[Dataset records]
[Begin]

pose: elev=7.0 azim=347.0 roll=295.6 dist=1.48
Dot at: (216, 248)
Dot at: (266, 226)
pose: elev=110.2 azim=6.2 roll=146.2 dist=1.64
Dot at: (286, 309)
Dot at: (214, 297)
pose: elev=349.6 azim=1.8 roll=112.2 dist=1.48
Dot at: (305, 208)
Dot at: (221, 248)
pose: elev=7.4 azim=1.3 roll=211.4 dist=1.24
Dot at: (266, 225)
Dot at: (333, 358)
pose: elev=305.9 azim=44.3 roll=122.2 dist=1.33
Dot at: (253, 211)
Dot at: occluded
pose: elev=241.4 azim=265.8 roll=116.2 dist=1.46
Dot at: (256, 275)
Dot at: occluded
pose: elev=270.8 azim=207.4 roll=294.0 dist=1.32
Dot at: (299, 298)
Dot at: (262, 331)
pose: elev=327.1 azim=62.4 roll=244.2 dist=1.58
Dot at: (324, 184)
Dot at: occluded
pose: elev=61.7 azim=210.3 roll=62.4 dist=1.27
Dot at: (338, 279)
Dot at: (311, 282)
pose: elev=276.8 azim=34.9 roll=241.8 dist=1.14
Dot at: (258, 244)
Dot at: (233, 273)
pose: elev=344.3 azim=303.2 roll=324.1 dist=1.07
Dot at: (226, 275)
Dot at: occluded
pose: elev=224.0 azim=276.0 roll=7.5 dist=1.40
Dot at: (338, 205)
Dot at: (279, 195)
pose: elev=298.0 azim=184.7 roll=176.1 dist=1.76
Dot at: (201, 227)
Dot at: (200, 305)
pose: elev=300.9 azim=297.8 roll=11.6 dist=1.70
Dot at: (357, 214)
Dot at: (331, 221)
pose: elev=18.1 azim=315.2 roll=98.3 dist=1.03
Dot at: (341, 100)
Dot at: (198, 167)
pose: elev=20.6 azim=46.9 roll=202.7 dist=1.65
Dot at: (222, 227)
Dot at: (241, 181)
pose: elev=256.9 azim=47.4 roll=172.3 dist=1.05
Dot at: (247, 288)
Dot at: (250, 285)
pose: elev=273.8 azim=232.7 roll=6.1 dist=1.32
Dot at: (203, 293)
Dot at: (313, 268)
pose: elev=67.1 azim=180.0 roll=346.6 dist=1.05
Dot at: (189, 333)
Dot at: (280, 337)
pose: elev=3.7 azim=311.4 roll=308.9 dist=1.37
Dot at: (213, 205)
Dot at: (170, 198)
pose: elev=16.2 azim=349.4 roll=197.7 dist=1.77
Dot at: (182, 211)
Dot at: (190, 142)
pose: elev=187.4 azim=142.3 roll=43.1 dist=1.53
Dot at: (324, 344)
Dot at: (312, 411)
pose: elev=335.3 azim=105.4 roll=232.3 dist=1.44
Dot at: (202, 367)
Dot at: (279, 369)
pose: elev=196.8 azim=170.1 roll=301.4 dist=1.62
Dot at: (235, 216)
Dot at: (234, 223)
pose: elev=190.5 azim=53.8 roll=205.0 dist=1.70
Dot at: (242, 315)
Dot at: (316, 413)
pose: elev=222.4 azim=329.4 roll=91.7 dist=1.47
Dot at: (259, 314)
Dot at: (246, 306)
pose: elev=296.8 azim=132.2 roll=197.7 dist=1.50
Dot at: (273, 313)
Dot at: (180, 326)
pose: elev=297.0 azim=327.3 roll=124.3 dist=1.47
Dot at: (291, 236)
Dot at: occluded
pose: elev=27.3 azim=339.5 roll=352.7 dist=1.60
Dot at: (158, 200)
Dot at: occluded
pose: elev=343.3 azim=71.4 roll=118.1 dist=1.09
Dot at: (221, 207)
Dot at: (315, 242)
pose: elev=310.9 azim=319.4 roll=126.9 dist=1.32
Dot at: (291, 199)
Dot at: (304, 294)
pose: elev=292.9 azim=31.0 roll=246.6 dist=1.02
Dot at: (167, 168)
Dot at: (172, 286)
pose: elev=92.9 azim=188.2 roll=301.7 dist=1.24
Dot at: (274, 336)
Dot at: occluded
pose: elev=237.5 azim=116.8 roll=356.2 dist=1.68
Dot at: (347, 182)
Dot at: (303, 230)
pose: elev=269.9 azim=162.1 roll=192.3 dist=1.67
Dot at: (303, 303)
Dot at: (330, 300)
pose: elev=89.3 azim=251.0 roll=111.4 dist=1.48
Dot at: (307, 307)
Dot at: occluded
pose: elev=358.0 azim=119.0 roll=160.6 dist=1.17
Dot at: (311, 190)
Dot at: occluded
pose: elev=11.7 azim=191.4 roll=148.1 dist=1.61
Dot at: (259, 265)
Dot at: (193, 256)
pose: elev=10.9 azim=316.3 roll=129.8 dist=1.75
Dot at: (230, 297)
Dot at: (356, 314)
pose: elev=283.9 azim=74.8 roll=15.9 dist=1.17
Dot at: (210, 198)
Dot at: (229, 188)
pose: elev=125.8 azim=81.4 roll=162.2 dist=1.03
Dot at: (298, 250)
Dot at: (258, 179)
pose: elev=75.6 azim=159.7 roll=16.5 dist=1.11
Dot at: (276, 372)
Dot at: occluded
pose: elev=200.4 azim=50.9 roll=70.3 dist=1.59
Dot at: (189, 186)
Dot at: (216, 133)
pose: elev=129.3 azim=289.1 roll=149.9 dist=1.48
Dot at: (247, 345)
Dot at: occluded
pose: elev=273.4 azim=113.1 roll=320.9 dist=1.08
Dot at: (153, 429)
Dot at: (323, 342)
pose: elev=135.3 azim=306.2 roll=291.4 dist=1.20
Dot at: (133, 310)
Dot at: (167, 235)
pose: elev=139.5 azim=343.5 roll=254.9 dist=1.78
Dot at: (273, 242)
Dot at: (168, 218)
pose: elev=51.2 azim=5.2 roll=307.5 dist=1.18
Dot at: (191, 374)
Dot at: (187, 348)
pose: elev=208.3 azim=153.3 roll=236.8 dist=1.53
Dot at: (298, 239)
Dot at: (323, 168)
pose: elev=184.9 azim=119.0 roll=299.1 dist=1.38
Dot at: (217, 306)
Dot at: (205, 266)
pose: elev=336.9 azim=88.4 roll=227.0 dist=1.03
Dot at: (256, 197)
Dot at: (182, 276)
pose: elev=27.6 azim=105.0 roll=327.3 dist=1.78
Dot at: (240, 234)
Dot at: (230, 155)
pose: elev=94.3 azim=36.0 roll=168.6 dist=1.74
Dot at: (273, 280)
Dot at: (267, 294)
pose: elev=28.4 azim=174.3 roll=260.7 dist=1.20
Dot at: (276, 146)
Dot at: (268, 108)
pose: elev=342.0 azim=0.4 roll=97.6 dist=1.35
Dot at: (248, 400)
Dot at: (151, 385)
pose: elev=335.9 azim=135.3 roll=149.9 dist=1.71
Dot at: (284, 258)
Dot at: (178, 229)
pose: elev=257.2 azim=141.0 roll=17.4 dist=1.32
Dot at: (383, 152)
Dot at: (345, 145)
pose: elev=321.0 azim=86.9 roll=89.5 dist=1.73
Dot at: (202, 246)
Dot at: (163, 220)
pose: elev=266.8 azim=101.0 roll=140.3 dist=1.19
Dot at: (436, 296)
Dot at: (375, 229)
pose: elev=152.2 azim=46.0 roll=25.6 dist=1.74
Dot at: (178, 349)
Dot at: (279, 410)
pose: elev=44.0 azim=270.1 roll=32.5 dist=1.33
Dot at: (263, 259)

[End]

The problem. Write out everything from the start of the listing down to the line containing "Dot at: (221, 248)", both included. Shift each x and y coordinate of the point's location in the second view up by 11, and keep every other line unchanged.

Written answer.
pose: elev=7.0 azim=347.0 roll=295.6 dist=1.48
Dot at: (216, 248)
Dot at: (277, 237)
pose: elev=110.2 azim=6.2 roll=146.2 dist=1.64
Dot at: (286, 309)
Dot at: (225, 308)
pose: elev=349.6 azim=1.8 roll=112.2 dist=1.48
Dot at: (305, 208)
Dot at: (232, 259)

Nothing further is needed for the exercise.